Fuel Scooping Opportunities Edit
There are cold stars which are very fuel scoop friendly, hotter/larger stars which will heat you up significantly when you launch the FSD while scooping, and those stars you can't scoop which are usually uncommon. But there are clusters with high amounts of non-scoopable stars as well. Getting stuck in such a cluster is no 'disaster' but annoying, because you have to stop, search for a proper star, and take a detour.
Those clusters with low scooping opportunities are cubic in their shape and very large. One of these clusters is pretty close to civilised space starting at a height of -20 going down to about -40 and a depth of 10000 ly, I believe. When travelling at a height of 0 the automatically calculated route over 1000 ly will often deviate by approximately up to 100 ly in height and you may end up in this cluster rather frequently. So, aiming for a height of about +70 is better until you've reached about 7000-10000 ly distance from civilised space.

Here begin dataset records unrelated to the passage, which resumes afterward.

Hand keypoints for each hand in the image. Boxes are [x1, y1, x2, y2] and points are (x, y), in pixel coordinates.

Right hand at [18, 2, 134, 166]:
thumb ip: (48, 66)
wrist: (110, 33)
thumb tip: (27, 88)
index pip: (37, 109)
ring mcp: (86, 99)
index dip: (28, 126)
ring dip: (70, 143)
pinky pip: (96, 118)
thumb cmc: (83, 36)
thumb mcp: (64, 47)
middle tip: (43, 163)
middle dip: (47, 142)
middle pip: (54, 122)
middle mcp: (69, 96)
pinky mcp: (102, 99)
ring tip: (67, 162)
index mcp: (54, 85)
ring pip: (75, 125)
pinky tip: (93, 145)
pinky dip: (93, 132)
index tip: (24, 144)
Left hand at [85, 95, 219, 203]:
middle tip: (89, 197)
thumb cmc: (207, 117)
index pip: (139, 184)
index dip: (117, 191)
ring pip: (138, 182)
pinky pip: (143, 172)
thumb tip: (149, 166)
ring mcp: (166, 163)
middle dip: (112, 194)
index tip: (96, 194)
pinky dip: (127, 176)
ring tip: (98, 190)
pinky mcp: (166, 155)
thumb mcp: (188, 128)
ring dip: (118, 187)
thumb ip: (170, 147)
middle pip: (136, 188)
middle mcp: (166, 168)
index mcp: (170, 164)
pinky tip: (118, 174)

Efficient Fuel Scooping EditYou want to scoop as quick as possible which basically means getting in and quick out quickly. Thus, you want to turn toward the star at a 90 degree angle, then fuel scoop at close to maximum rate, and then fire up the jump drive while you are turning out at a 90 degree angle to escape the star as fast as possible and to avoid heat damage.

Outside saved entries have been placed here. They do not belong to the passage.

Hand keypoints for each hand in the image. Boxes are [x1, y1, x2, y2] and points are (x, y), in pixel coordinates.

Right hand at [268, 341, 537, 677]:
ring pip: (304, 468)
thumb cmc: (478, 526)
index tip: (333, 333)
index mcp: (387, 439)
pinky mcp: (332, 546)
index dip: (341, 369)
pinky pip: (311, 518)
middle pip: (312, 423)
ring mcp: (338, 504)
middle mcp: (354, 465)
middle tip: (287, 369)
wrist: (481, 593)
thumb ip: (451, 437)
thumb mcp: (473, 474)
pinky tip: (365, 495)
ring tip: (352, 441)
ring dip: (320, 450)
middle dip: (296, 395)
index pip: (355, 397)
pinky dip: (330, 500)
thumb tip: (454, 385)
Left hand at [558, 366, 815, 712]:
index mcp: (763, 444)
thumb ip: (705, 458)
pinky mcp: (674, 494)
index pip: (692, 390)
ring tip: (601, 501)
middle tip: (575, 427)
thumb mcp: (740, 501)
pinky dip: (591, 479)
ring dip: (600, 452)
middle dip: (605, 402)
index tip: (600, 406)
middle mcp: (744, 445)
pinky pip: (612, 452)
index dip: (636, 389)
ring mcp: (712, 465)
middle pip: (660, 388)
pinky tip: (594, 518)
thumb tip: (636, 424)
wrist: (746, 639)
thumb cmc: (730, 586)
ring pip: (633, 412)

Obviously, this technique is dangerous, especially in the "turn in"-phase, because you can't judge how close you are to the star. Thus, you need to practice it. An important thing to keep in mind is, that the closest you can get to the star is displayed by a yellow circle around it on your screen. However, this circle is displayed only when the star has been detected by your ships sensors. So, when you start you can first aim for this circle slightly away from the sun and observe the maximum fuel scooping rate. Maximum scoop rate is reached in reasonable distance to the star, so you don't have to be as close as possible. Once you know the maximum rate, you can slightly increase the angle until you know how long you can aim towards the sun before you reach maximum scooping rate.
However, larger stars will slow you down significantly and heat you up. So, you might find it more comfortable to keep a greater distance, scoop less at large stars and then compensate for the loss of fuel at more scoop-friendly stars.